Ook qua bredere validiteit zijn er kanttekeningen te plaatsen bij de bevindingen van AJR (2001). De focus op koloniale instituties geeft een beperkt beeld van institutionele ontwikkeling, en de rol van lokale bevolkingen en prekoloniale instituties blijft vaak onderbelicht. Ook past hun nadruk op democratische ontwikkeling als voorwaarde voor economische groei niet goed bij de ervaringen van Oost-Aziatische landen. Het economische succes van landen als Zuid-Korea, Taiwan en Singapore onder autoritaire regimes, en later China’s spectaculaire groei zonder democratische hervormingen, toont dat de relatie tussen politieke instituties en economische ontwikkeling complexer is dan het AJR-raamwerk suggereert. Zoals Wade (1990) en Evans (1995) hebben aangetoond, speelden in Oost-Azië juist sterke staatsinstellingen een cruciale rol in het stimuleren van economische ontwikkeling, ongeacht hun democratische karakter. Recent werk van bijvoorbeeld Lane (2024) over de industriële ontwikkeling in Zuid-Korea bevestigt dit beeld en laat zien hoe gerichte industriepolitiek en staatsinterventie cruciale factoren waren in de economische transformatie van het land.
Onderzoeksagenda
Uit de bevindingen en aanpak van AJR is een bredere onderzoeksagenda voortgekomen die economen aanmoedigt om dieper in de geschiedenis te duiken en historische databronnen te gebruiken. Een mooi voorbeeld hiervan is het werk van Melissa Dell (2010) over de langetermijneffecten van de Spaanse mita (gedwongen arbeid) in de mijnen van Peru en Bolivia. Dell toont aan hoe deze koloniale institutie nog steeds merkbare effecten heeft op hedendaagse ontwikkelingspatronen. In een reactie hebben onderzoekers als Arroyo Abad en Maurer (2021) kritische kanttekeningen geplaatst bij deze literatuur over ‘institutional persistence’, waarbij ze wijzen op de complexiteit van institutionele verandering en het gevaar van overmatige versimpeling in historische en langetermijnanalyses.

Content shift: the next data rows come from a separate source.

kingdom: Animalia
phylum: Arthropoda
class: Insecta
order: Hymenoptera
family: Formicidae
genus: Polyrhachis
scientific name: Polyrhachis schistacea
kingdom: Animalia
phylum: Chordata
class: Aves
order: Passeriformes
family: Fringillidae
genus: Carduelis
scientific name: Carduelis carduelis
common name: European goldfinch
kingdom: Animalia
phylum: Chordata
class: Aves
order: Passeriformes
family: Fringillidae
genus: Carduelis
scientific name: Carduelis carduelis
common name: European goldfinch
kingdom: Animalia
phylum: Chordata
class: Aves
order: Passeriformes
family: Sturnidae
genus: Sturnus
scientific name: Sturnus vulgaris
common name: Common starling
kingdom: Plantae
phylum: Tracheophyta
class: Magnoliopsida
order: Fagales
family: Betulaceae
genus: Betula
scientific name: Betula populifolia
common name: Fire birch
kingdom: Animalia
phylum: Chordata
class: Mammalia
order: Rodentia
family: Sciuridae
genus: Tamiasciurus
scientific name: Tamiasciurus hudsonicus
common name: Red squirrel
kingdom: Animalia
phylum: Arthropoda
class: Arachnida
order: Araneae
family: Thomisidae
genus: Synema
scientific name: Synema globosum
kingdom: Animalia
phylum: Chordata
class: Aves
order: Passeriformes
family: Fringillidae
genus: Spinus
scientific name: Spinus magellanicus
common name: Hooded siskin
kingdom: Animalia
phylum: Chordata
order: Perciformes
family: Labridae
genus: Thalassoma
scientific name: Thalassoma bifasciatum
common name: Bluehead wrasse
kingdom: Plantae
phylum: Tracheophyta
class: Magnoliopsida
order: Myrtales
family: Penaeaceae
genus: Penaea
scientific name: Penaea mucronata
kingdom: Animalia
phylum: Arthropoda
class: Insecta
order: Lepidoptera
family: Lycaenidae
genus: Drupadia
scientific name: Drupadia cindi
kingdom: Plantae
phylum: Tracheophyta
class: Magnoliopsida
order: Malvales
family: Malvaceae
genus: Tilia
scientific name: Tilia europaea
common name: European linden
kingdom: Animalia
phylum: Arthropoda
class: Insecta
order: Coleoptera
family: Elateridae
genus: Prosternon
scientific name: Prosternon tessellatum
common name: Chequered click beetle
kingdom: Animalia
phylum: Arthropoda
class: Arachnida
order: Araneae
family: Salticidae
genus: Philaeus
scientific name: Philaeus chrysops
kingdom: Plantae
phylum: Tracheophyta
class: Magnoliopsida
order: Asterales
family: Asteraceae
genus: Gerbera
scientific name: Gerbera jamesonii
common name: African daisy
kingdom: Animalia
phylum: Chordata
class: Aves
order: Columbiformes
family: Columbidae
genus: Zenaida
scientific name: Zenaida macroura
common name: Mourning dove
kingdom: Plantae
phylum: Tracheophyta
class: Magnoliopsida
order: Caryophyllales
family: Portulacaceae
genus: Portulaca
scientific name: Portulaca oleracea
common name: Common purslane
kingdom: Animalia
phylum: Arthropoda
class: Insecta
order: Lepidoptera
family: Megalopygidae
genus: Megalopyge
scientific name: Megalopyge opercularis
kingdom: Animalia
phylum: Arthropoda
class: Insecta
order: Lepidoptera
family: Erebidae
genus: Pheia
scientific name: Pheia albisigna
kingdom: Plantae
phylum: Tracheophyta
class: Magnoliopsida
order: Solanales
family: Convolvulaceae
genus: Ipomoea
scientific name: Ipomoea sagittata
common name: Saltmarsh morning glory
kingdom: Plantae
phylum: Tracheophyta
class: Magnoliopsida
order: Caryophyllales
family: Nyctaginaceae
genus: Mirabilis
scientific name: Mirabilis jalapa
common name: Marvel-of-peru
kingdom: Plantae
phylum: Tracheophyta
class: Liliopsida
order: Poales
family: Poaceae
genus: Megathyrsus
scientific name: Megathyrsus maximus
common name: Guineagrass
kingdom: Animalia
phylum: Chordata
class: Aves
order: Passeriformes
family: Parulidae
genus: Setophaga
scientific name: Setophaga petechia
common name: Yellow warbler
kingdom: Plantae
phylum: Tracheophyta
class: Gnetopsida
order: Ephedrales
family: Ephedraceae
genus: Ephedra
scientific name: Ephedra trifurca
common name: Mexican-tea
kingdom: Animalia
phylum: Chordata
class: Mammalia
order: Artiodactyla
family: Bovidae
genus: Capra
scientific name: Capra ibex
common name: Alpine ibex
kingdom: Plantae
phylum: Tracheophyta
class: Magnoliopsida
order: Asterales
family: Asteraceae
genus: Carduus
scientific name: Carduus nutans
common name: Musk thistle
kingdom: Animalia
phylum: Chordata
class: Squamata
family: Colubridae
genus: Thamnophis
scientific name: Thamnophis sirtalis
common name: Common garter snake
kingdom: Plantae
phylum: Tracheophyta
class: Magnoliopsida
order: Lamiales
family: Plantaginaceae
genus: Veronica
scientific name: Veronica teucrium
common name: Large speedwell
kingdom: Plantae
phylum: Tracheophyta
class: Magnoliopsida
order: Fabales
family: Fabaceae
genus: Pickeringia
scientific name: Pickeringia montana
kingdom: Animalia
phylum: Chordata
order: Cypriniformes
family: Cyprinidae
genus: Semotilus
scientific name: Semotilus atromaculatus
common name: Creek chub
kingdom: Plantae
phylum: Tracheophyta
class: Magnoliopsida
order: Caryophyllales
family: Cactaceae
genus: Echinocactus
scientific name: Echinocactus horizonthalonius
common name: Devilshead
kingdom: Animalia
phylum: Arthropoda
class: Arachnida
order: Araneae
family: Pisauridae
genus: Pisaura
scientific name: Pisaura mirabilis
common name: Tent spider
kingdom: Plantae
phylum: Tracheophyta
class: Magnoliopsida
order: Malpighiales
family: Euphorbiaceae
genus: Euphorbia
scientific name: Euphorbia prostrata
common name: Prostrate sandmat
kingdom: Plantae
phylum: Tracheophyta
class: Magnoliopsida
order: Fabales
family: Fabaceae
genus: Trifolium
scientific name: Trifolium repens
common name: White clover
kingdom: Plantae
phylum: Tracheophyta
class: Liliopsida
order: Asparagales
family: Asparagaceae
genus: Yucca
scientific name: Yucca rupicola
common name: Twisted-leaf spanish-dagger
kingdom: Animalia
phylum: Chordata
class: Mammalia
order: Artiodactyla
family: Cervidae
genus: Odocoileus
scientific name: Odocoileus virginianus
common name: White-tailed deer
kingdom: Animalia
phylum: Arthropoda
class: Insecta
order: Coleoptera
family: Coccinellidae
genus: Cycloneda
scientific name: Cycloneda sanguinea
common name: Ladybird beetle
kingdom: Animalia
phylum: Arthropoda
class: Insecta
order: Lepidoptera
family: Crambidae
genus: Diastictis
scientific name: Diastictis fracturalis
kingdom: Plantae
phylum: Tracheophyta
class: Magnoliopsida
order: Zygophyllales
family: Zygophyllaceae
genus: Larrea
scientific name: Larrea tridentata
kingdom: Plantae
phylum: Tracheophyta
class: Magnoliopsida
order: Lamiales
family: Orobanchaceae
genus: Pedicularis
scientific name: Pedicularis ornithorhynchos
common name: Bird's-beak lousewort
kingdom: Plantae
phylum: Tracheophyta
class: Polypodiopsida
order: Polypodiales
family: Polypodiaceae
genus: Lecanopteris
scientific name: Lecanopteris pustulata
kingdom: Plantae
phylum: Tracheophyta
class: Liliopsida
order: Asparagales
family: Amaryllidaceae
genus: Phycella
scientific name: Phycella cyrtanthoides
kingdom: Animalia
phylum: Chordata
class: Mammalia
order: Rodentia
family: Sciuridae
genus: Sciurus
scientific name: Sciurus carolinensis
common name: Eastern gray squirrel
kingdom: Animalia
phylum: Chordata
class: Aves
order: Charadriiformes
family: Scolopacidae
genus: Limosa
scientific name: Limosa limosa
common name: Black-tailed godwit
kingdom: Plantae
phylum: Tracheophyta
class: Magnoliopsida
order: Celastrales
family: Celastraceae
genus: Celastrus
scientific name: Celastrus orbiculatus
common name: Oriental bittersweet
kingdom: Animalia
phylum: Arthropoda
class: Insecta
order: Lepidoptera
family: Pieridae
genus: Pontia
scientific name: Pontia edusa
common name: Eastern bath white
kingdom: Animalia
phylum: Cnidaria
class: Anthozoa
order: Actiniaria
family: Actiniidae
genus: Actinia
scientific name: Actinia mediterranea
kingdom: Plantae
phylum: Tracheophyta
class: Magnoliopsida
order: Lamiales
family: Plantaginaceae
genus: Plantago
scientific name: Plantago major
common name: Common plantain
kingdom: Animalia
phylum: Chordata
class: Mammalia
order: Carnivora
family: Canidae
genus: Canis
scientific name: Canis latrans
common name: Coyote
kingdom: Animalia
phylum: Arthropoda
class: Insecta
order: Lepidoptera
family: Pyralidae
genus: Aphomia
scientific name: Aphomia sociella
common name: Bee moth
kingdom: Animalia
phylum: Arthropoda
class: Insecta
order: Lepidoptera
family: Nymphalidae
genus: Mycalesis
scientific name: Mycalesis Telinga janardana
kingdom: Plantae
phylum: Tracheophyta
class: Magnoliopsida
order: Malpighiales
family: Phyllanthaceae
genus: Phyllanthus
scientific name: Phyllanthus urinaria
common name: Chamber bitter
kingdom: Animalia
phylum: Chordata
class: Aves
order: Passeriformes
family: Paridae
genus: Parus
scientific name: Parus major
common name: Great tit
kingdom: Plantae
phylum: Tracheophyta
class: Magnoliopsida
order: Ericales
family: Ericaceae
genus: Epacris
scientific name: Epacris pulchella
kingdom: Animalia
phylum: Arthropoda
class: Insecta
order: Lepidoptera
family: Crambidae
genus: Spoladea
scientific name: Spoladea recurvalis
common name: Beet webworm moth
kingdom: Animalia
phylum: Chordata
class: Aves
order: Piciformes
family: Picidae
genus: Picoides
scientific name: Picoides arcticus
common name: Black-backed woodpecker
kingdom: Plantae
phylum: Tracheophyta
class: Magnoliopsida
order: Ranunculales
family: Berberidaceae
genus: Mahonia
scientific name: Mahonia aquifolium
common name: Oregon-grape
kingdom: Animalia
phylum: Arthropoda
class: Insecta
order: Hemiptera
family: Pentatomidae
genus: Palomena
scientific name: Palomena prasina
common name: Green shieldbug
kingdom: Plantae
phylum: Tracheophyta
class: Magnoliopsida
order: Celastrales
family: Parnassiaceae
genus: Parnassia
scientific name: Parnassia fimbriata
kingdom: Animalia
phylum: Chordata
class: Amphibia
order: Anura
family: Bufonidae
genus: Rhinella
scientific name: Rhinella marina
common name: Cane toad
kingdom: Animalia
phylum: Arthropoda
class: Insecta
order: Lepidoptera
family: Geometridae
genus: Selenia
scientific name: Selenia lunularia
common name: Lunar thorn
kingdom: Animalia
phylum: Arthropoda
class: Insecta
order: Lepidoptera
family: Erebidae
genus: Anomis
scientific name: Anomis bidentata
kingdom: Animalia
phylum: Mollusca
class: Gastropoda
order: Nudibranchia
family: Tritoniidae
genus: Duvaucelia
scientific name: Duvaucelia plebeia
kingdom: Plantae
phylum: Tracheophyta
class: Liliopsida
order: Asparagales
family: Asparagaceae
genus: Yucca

Ook als het gaat om de manier waarop instituties van belang zijn staat het werk van AJR aan de basis van een bredere literatuur. AJR zetten het werk van North voort, door de vraag te stellen waarom en op welke manier instituties tot stand komen. Dit roept de vraag op langs welke kanalen vervolgens instituties doorwerken in de economie, welke beslissingen van bedrijven veranderen en hoe die in het economisch systeem doorwerken.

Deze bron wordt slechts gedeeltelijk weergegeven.